Falcher leaned back. “A world marked by major changes. We’re in the seventh era which means this book too is outdated by three of those eras. I bet the time span of each era is inconsistent too.” Falcher continued to scan the book and found a diagram towards the back, showing major events. Most of these events seemed to be the rise and fall of nations, their kings, and other minor events like wars. But it did show a timestamp for the change of era. The first era lasted roughly five thousand years, the second another ten thousand, the third was only five hundred years and the fourth was still counting at the year 1292.

He stood up and turned back to the shelves. “There’s a world of knowledge buried here in a country filled with hate. I guess some things just never change.”

He continued to peruse the history section of the library, finding more and more interesting reads. The books had a very distinct bias in favor of humanity, despite many being whole eras apart. It wasn’t just the nation that was stable, the people were also completely unified under the mindset that their way of life was simply better than the rest of the world. Yet, strangely enough, they turned to isolation instead of conquest.

Then suddenly, he heard a noise from the far side of the library. Someone had opened the front door. He hastily spun about, his rapiers lifting and knocking the oil lamp to the floor, causing it to shatter the glass and spill the oil everywhere. Then the flames caught on. It was too late to stop it. Falcher grabbed the handful of books he had pulled and made a break for the back door if there was one.

The noise caught the attention of some guards who were responding to a claim that someone was near the library. The bright light of the now spilled oil fire drew their attention to the library.

Falcher had a window of opportunity, literally speaking. The windows of the library opened outwards enough for him to crawl out and he did just that. With his back to the wall, he shuffled down the narrow alley and peered out just in time to watch a dozen more guards run into the library.

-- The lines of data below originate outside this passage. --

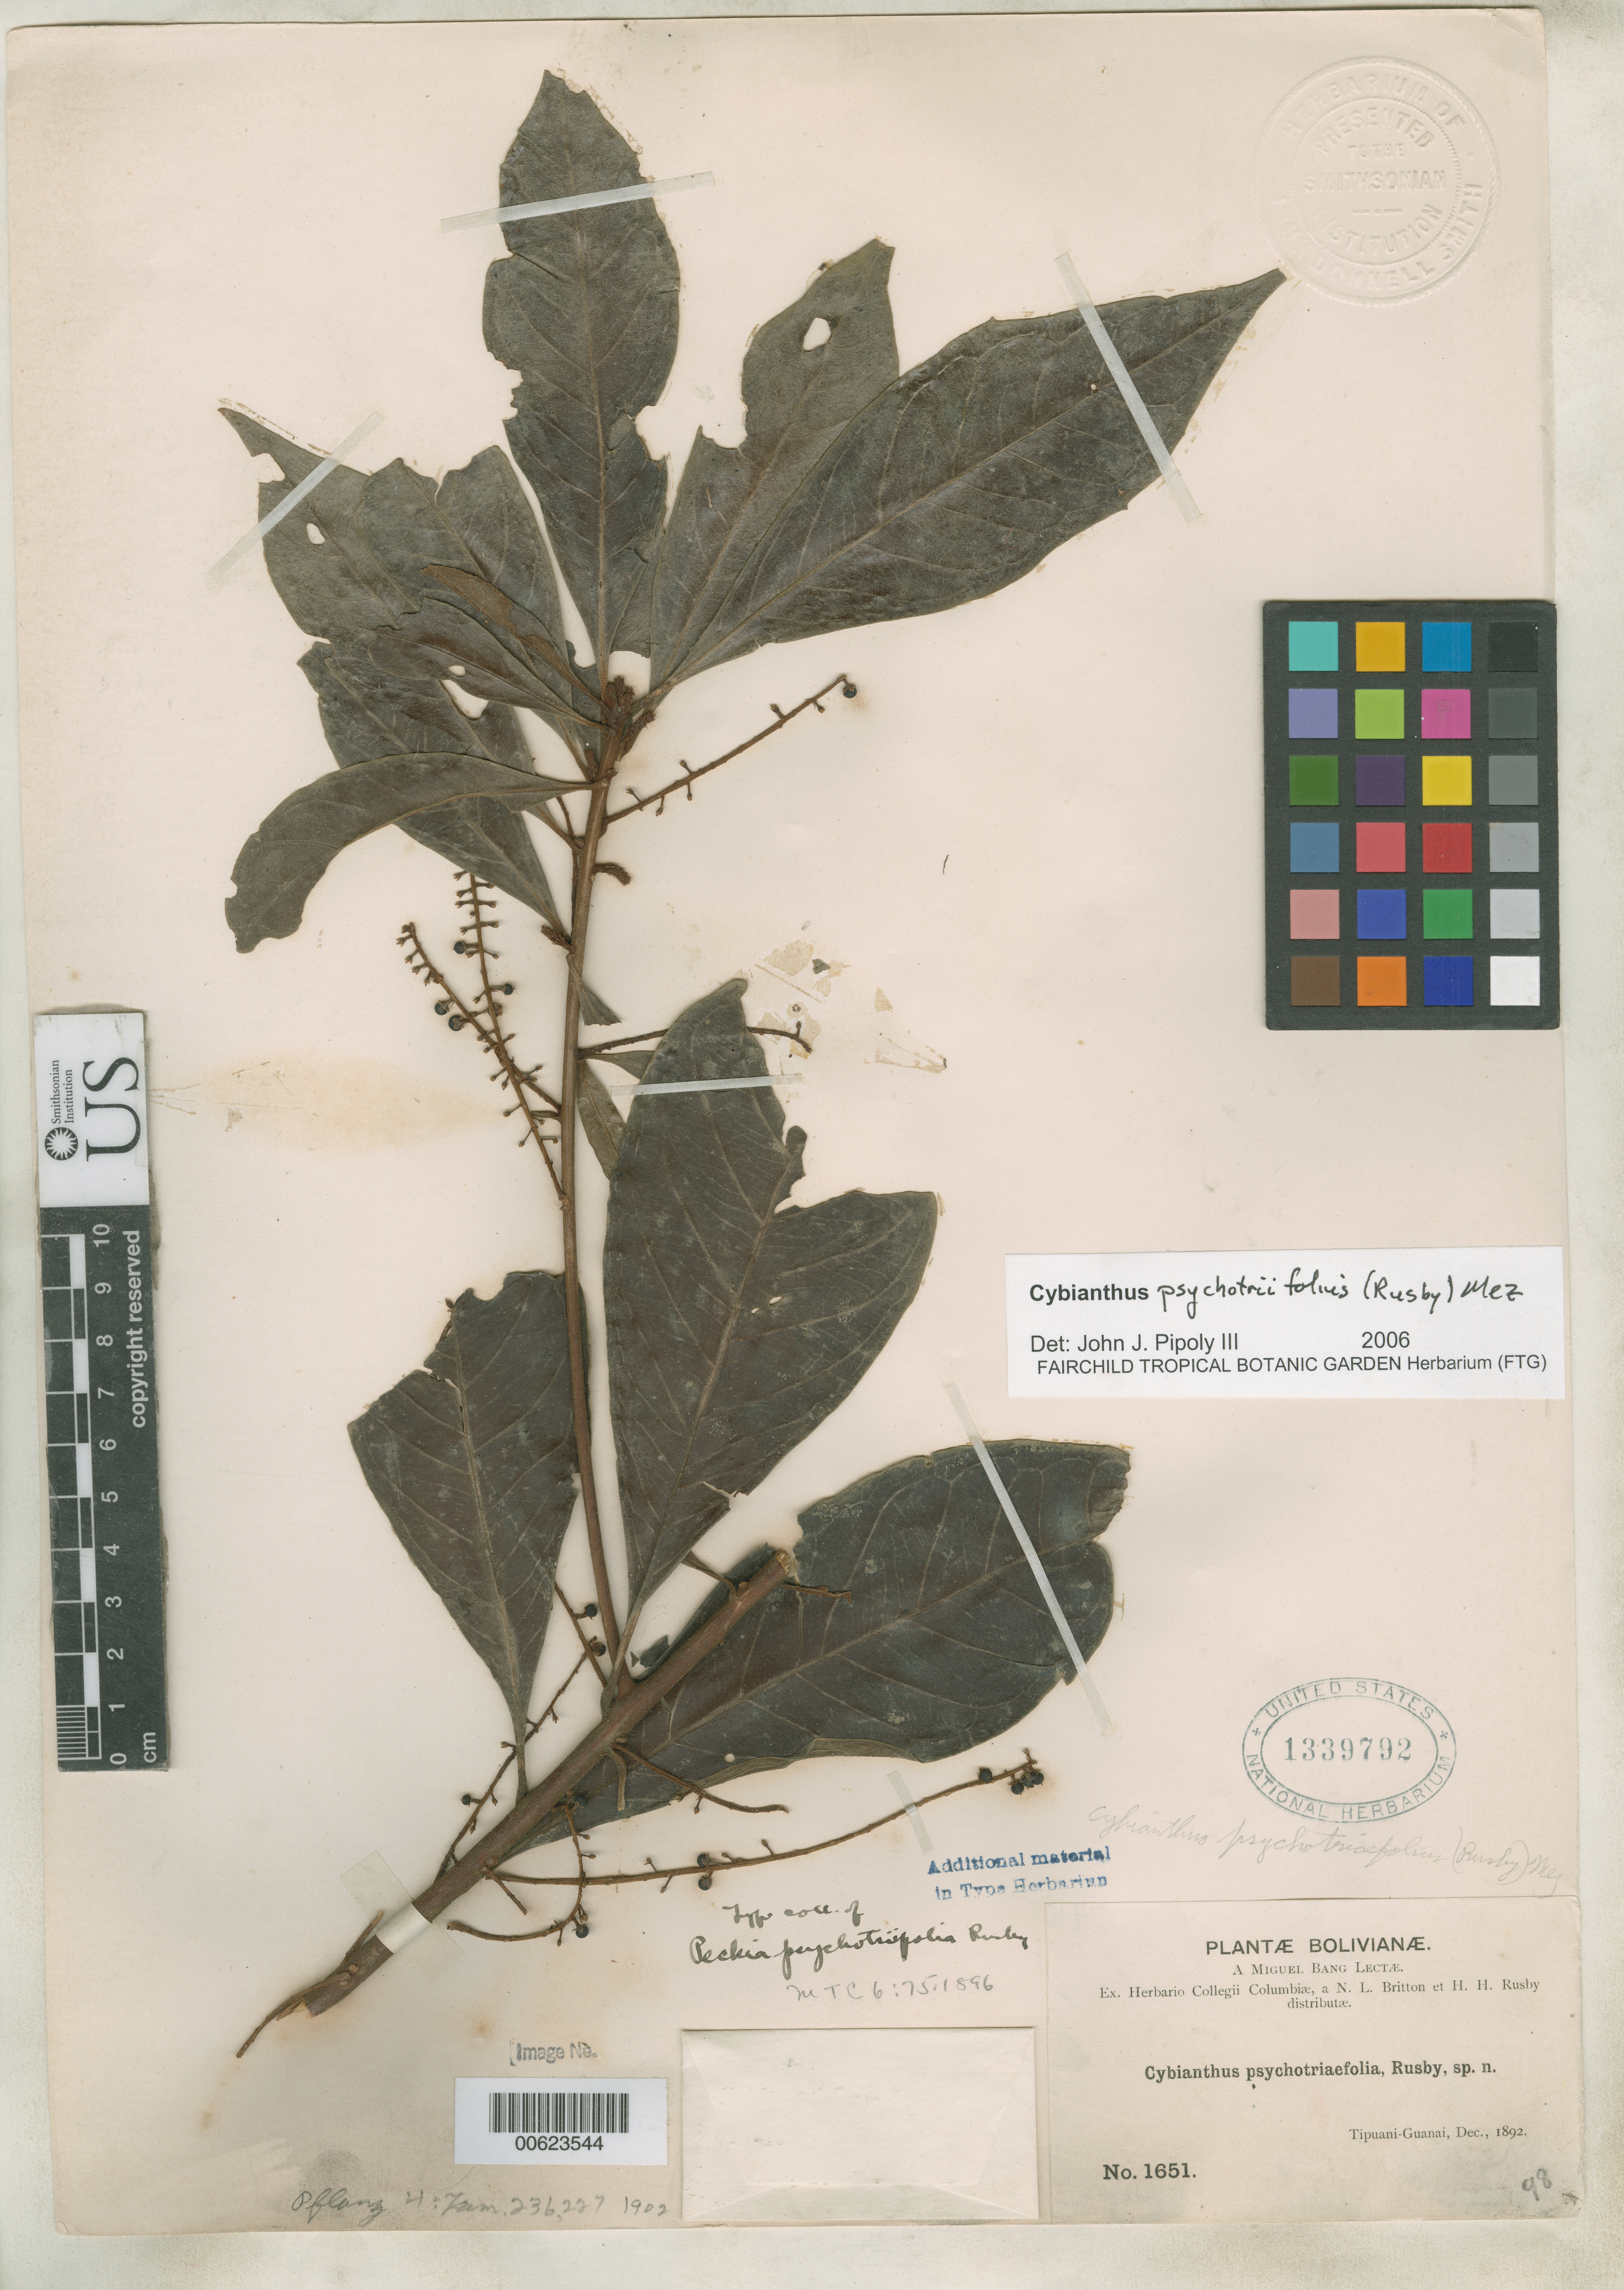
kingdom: Plantae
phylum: Tracheophyta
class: Magnoliopsida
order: Ericales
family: Primulaceae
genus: Peckia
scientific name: Peckia psychotriaefolia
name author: Rusby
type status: Isosyntype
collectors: M. Bang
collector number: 1651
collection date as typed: Dec 1892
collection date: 1892-12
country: Bolivia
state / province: La Paz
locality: Tipuani-Guanai.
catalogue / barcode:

He looked back through the window. The accidental fire he caused had begun to spread and consume the wooden desk and even started to lick the bindings of millennia-old books. He watched in horror as the guards frantically ran around trying to find ways to cull the flames. “I’ve committed murder most heinous, I’m so sorry.” He quietly muttered before taking off down the alley, unnoticed and without a trace.